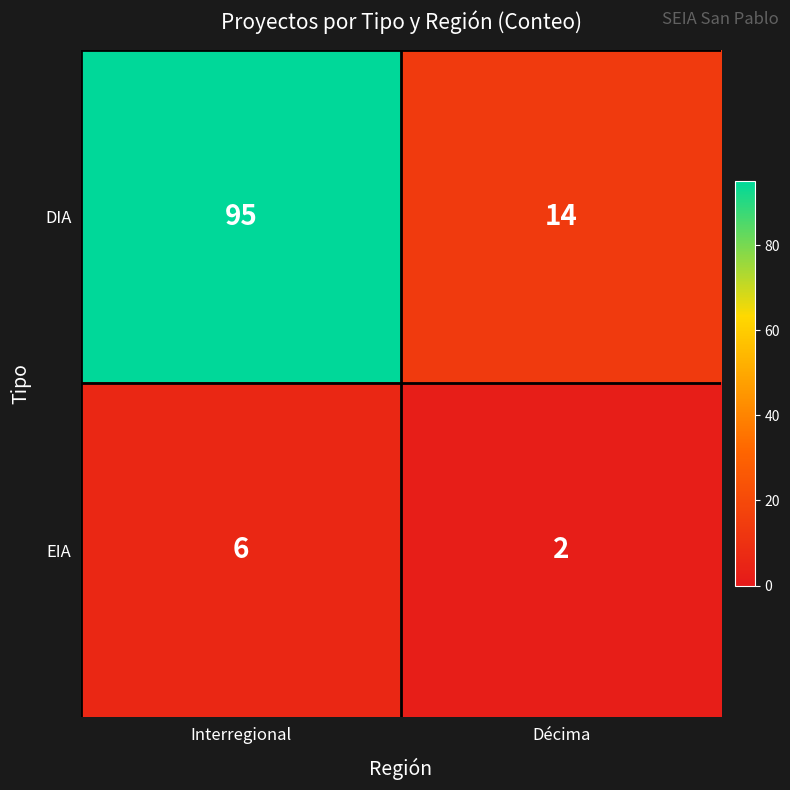

True or false: EIA has a value of 2 at Décima.

True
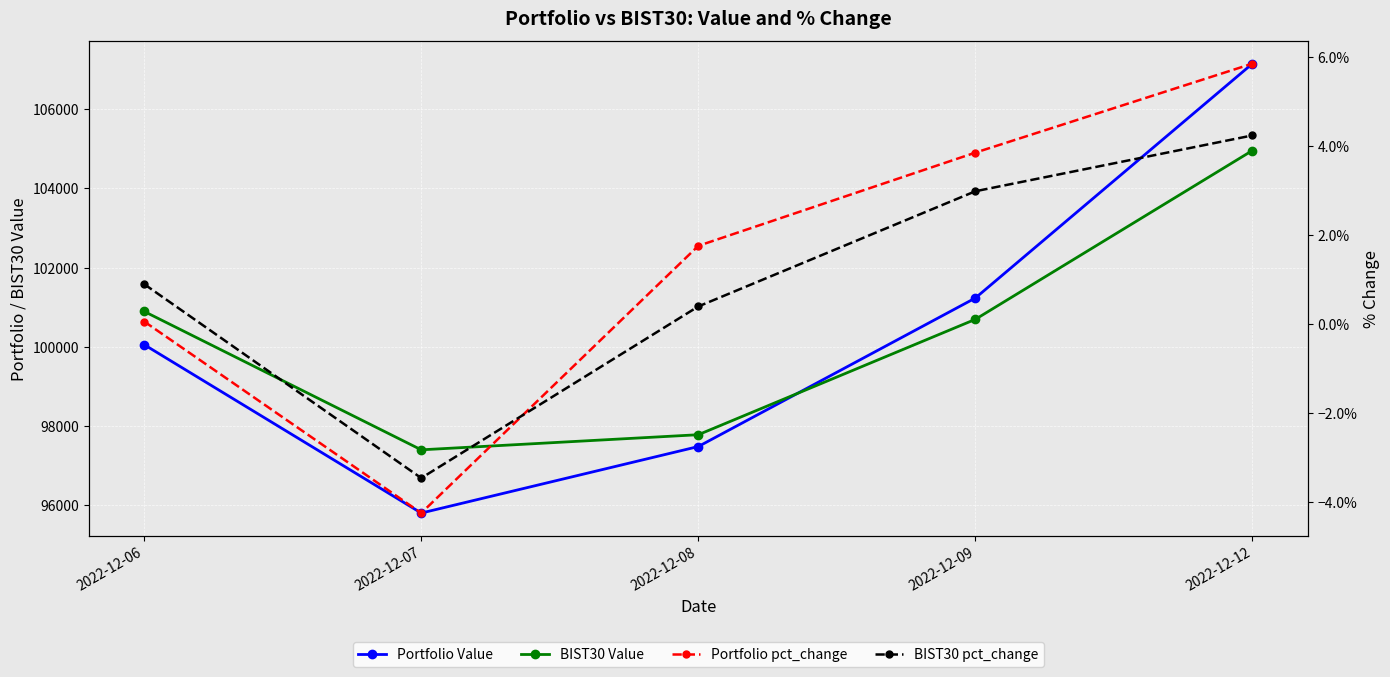

True or false: BIST30 pct_change has more than 0 interior local peaks.

False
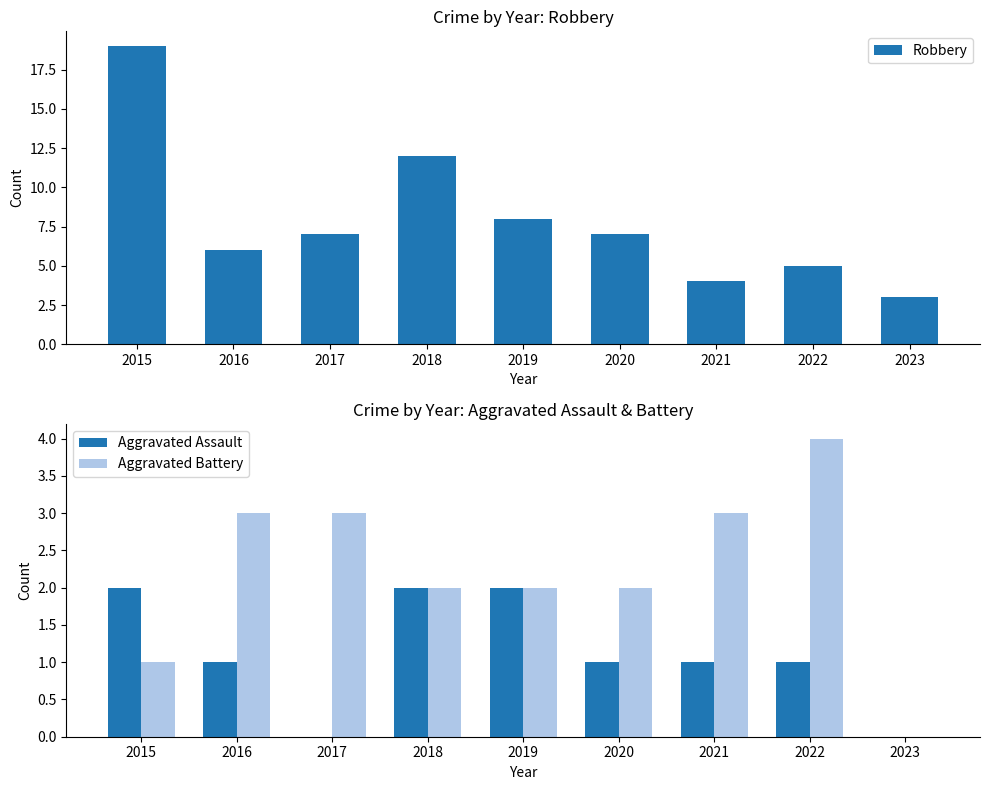

How many Aggravated Assault values are between 1 and 2?

7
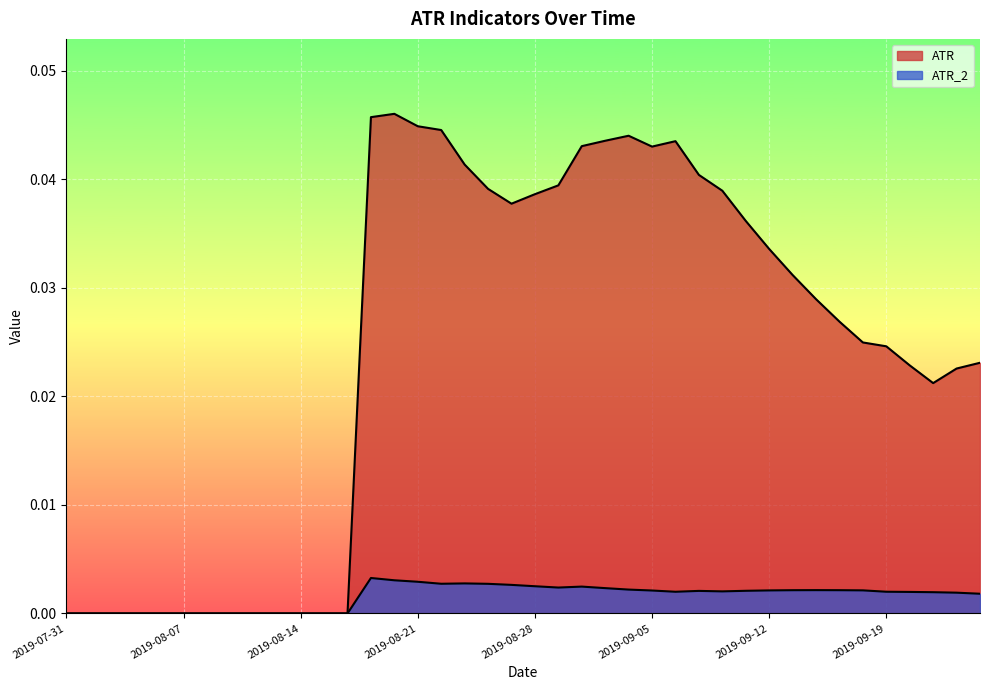

What is the sum of all ATR_2 values?

0.1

• EXERCISE INSTRUCTIONS
Recast every line of the records above as a numbered list, skipping blank lines and leaving out the pictures.

• EXERCISE SOLUTION
1. True or false: EIA has a value of 2 at Décima.
2. True
3. True or false: BIST30 pct_change has more than 0 interior local peaks.
4. False
5. How many Aggravated Assault values are between 1 and 2?
6. 7
7. What is the sum of all ATR_2 values?
8. 0.1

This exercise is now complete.